▶ **Text under study**
• • • • • • •

First off, the majority of this plan consists of upgrading the signaling system to the CBTC standard within the next ten years. In the first five years, the plan calls for conversion of the Lexington Ave, Queens Blvd, Culver, Flushing and Crosstown lines, along with the lower portion of the 8th Avenue line, to CBTC signaling. In the following five years, 6th Avenue, 7th Avenue, Broadway, Fulton St and the entirety of the Rockaways will be converted. The majority of this work will be done with continuous night and weekend closures, which is quite ambitious in my opinion. Recalling CBTC-conversion work on the Canarsie and Flushing lines, there were many nights and weekends where service was reduced or suspended entirely and both of those projects still took an age to complete, the latter of which is still underway.

Another part of the proposal calls for improvements in service reliability. This includes a recent favorite here on the forum, which is to review certain service routes and reduce the reliance on specific interlocking junctions. If I'm reading this correctly, that may mean de-interlining of some lines as situations warrant. Also included is a plan to speed up running times, either through the elimination of unnecessary signals and/or improving line management.

In terms of the items riders will see on a daily basis, the stations and trains, both of these will see changes as part of the initiative. The proposal calls for around 300 stations to be brought to a state of good repair within ten years. Also accessibility will be greatly expanded with an additional 50 stations to be accessible by the early 2020s and well over half of the network by the end of the decade. A long-term goal laid out in the proposal is to have the entire system accessible by 2034, a much quicker timeline than the initial estimates of 2050 at the earliest. Regarding the new cars, along with the R211 order to replace the aging 32s-46s, more cars will be ordered to replace the remaining non-NTT fleet.

• • • • • • •

Dataset excerpts:
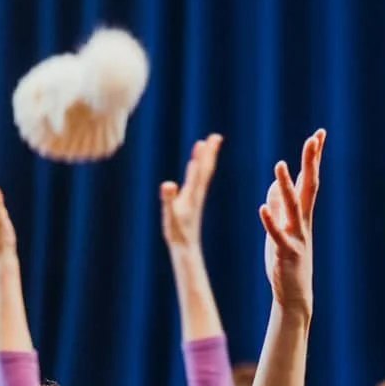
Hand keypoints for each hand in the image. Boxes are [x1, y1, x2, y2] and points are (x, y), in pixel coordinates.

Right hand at [160, 134, 220, 250]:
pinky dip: (196, 170)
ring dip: (204, 159)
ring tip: (206, 145)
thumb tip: (168, 184)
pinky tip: (193, 166)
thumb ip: (168, 199)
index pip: (199, 172)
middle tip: (216, 137)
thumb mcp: (170, 216)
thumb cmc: (177, 233)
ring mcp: (194, 197)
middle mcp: (196, 194)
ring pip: (201, 174)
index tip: (208, 140)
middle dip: (209, 153)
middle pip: (205, 170)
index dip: (203, 156)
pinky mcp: (191, 202)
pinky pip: (195, 181)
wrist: (186, 248)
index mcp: (192, 195)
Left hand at [261, 130, 322, 314]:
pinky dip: (271, 221)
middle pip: (309, 187)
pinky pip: (278, 235)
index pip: (309, 180)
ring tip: (279, 165)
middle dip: (311, 162)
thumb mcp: (281, 229)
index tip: (319, 134)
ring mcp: (297, 238)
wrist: (294, 295)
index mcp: (302, 215)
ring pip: (293, 207)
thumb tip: (273, 184)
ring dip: (286, 185)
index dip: (314, 158)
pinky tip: (262, 207)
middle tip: (314, 138)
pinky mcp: (286, 254)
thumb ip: (278, 207)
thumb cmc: (287, 262)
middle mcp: (303, 223)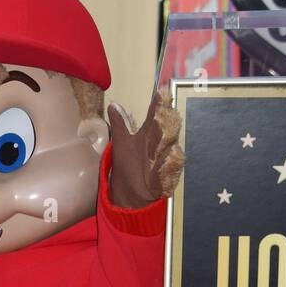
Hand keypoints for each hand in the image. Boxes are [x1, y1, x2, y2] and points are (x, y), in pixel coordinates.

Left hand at [108, 91, 184, 208]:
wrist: (132, 196)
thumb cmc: (129, 167)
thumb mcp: (122, 144)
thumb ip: (120, 124)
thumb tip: (113, 105)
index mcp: (149, 135)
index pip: (156, 115)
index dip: (160, 104)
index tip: (163, 89)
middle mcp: (159, 145)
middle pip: (166, 129)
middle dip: (167, 121)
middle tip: (167, 109)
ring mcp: (164, 161)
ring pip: (170, 147)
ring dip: (169, 141)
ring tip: (168, 128)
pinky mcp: (165, 178)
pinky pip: (170, 170)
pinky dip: (171, 164)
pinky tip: (172, 156)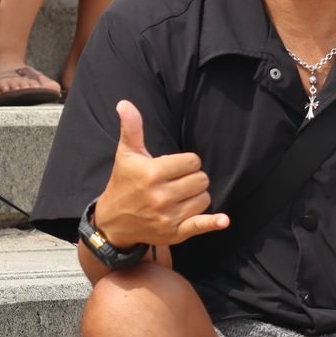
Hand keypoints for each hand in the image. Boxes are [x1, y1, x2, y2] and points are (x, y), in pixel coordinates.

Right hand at [92, 100, 229, 247]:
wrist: (113, 221)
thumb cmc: (123, 182)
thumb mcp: (126, 154)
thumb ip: (131, 128)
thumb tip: (124, 103)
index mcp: (152, 173)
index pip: (192, 162)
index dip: (186, 162)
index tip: (173, 167)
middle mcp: (161, 196)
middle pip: (201, 180)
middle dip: (192, 178)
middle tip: (176, 181)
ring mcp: (168, 216)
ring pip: (204, 199)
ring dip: (196, 196)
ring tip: (179, 196)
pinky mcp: (174, 233)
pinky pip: (200, 225)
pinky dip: (213, 222)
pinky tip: (222, 220)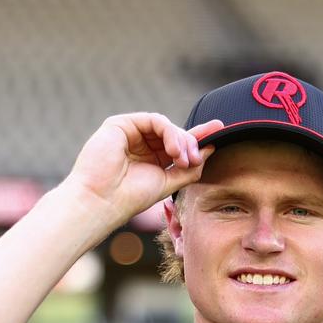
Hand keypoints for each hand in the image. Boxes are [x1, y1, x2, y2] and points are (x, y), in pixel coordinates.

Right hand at [64, 113, 223, 224]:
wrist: (103, 201)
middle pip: (176, 133)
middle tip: (196, 160)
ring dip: (182, 140)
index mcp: (152, 158)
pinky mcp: (121, 124)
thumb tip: (210, 150)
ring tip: (183, 159)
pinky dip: (170, 133)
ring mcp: (131, 133)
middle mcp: (142, 144)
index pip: (179, 143)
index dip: (199, 136)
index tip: (220, 129)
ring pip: (167, 126)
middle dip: (191, 144)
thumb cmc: (130, 197)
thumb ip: (189, 168)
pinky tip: (173, 151)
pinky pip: (155, 120)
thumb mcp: (168, 183)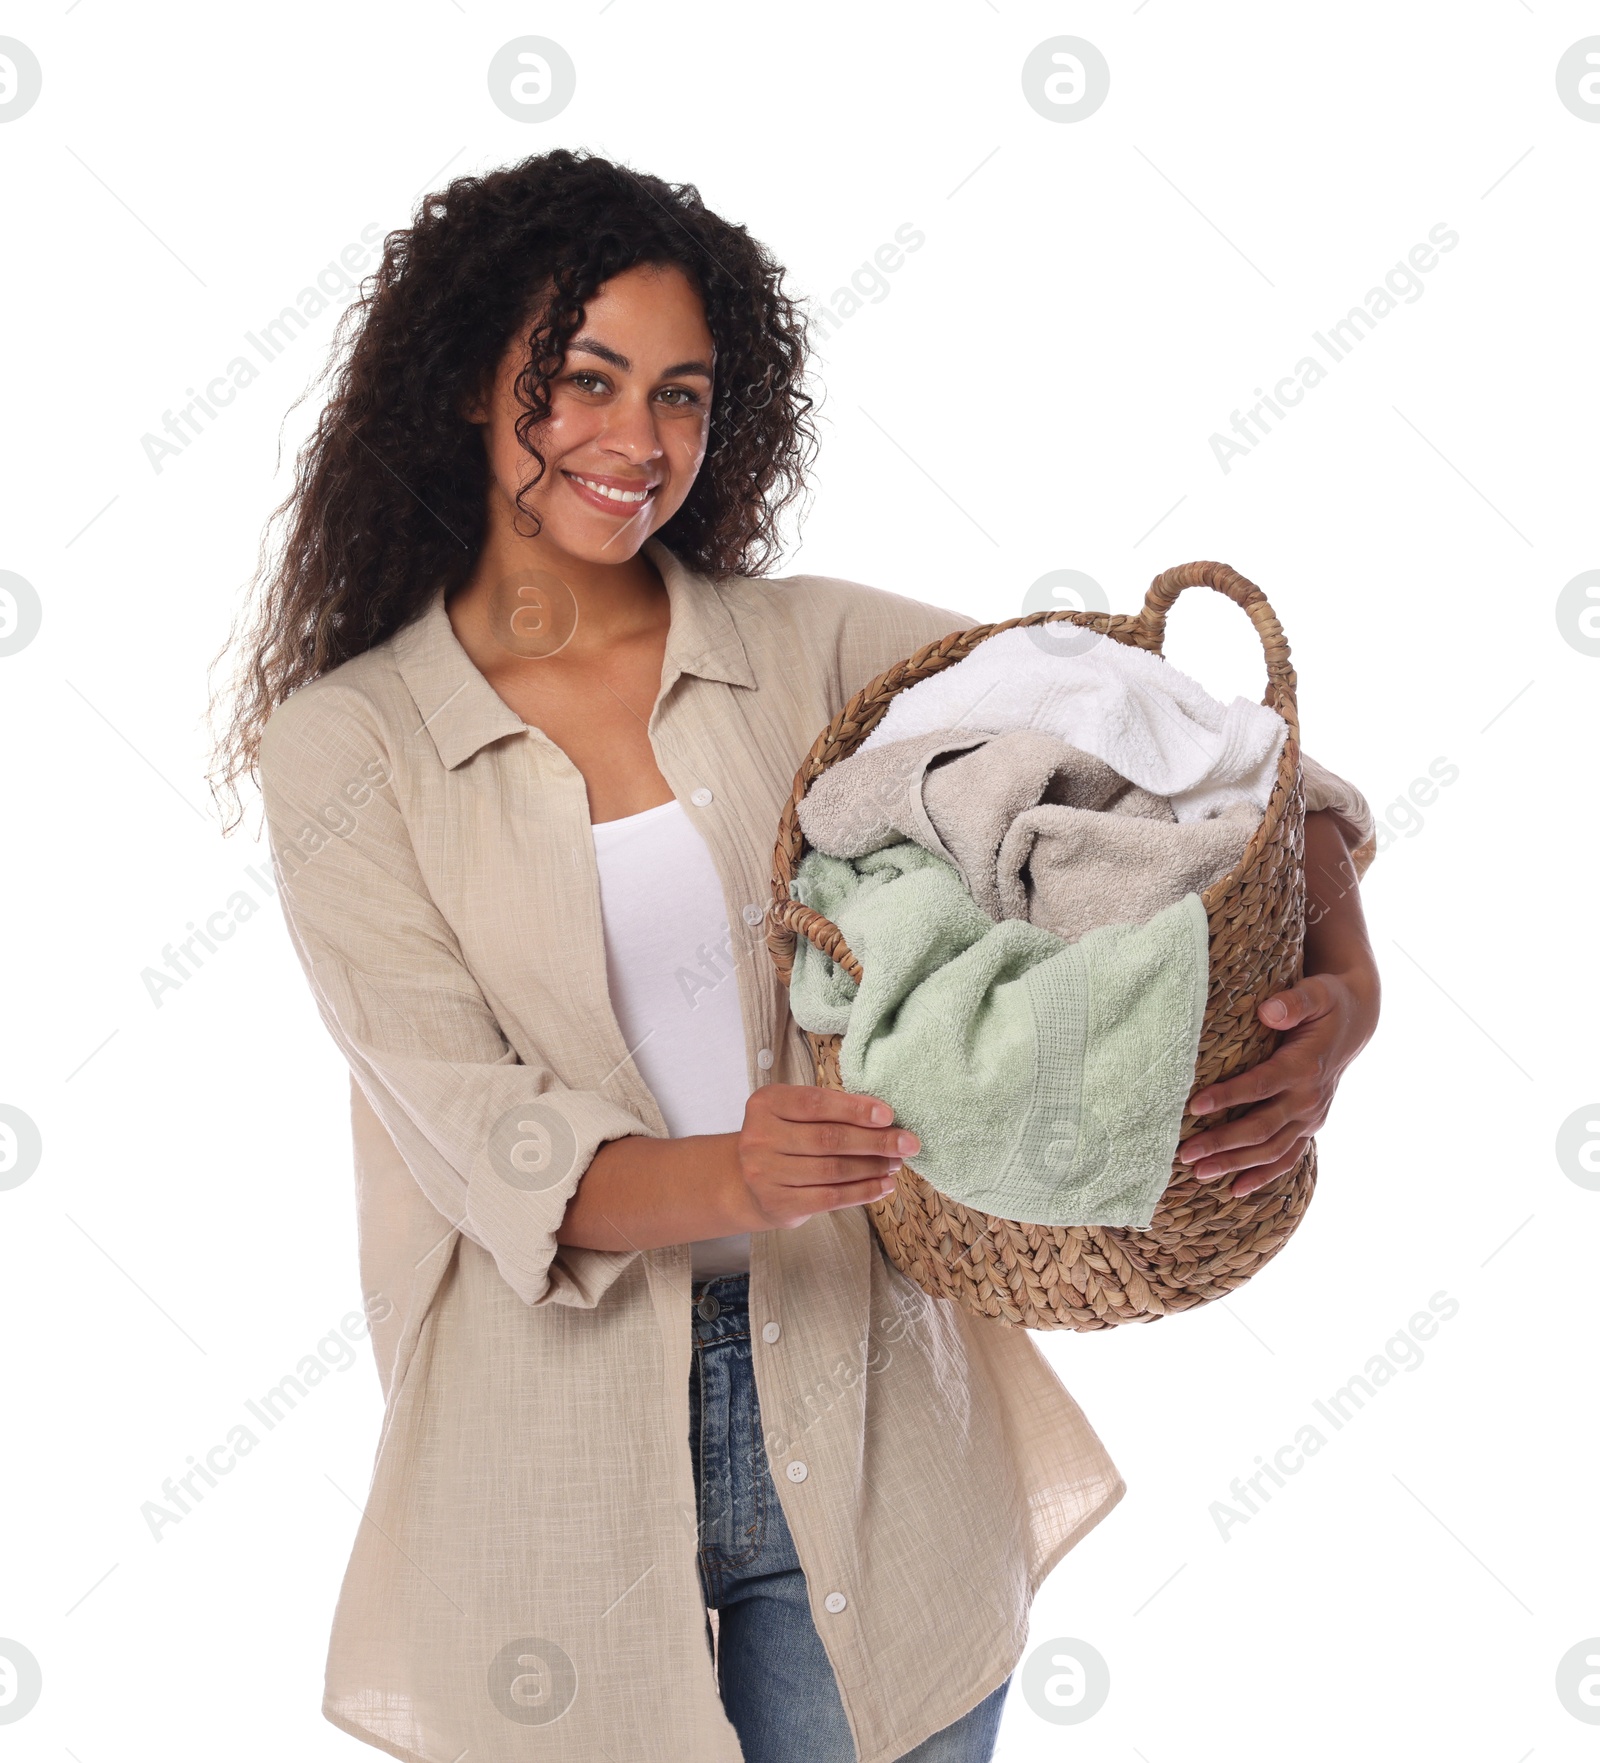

• • • • • • •

▶ **Task statement**
Resume the commentary on the subway modernization plan, picking up right after its final sentence about ordering new cars.

▶ **Written response**
Naturally, this will all have to be paid for in some way. In an effort to reduce cost overruns and wasteful spending, the agency plans to proactively address any issues that may arise as it pertains to construction, maintenance, etc. They also plan to hold contractors to the timelines originally given so that projects don't go on forever. As seen with the now-defunct ESI program, the design-build method will be a cornerstone to the construction process, rather than the old method of splitting the two dragging the process out longer than necessary.

Finally, in an effort at transparency, the agency plans to give people access the semi-annual progress reports on the initiative, along with an upgraded capital dashboard to monitor progress and determine what's being done. Also, the agency has pledged to be more forth-coming with service information. They plan to release more real-time information to the public and make it more accessible to them. A common gripe about the real-time information is the fact that most cannot see it because there are so few information screens available in stations. Transit is proposing to add more screens to combat this issue.

As mentioned, this is an ambitious plan, one that will undoubtedly cause headaches in the short-term, but should this actually success, it will be worth it in my opinion. Now begins the fight for who's going to pay for it...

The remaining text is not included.